Data for this exercise
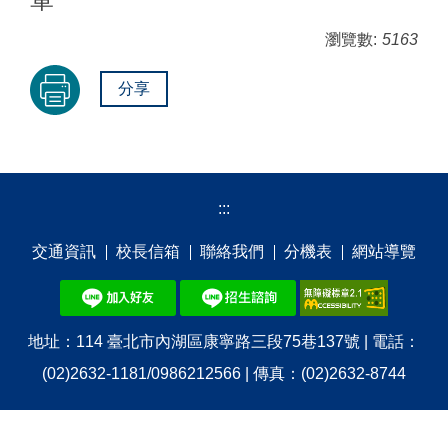
瀏覽數:
5163
分享
:::
交通資訊
校⻑信箱
聯絡我們
分機表
網站導覽
地址：114 臺北市內湖區康寧路三段75巷137號 | 電話：
(02)2632-1181/0986212566 | 傳真：(02)2632-8744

What you should do
For this exercise, return the data above exactly and leave every picture out.

Your response
瀏覽數:
5163
分享
:::
交通資訊
校⻑信箱
聯絡我們
分機表
網站導覽
地址：114 臺北市內湖區康寧路三段75巷137號 | 電話：
(02)2632-1181/0986212566 | 傳真：(02)2632-8744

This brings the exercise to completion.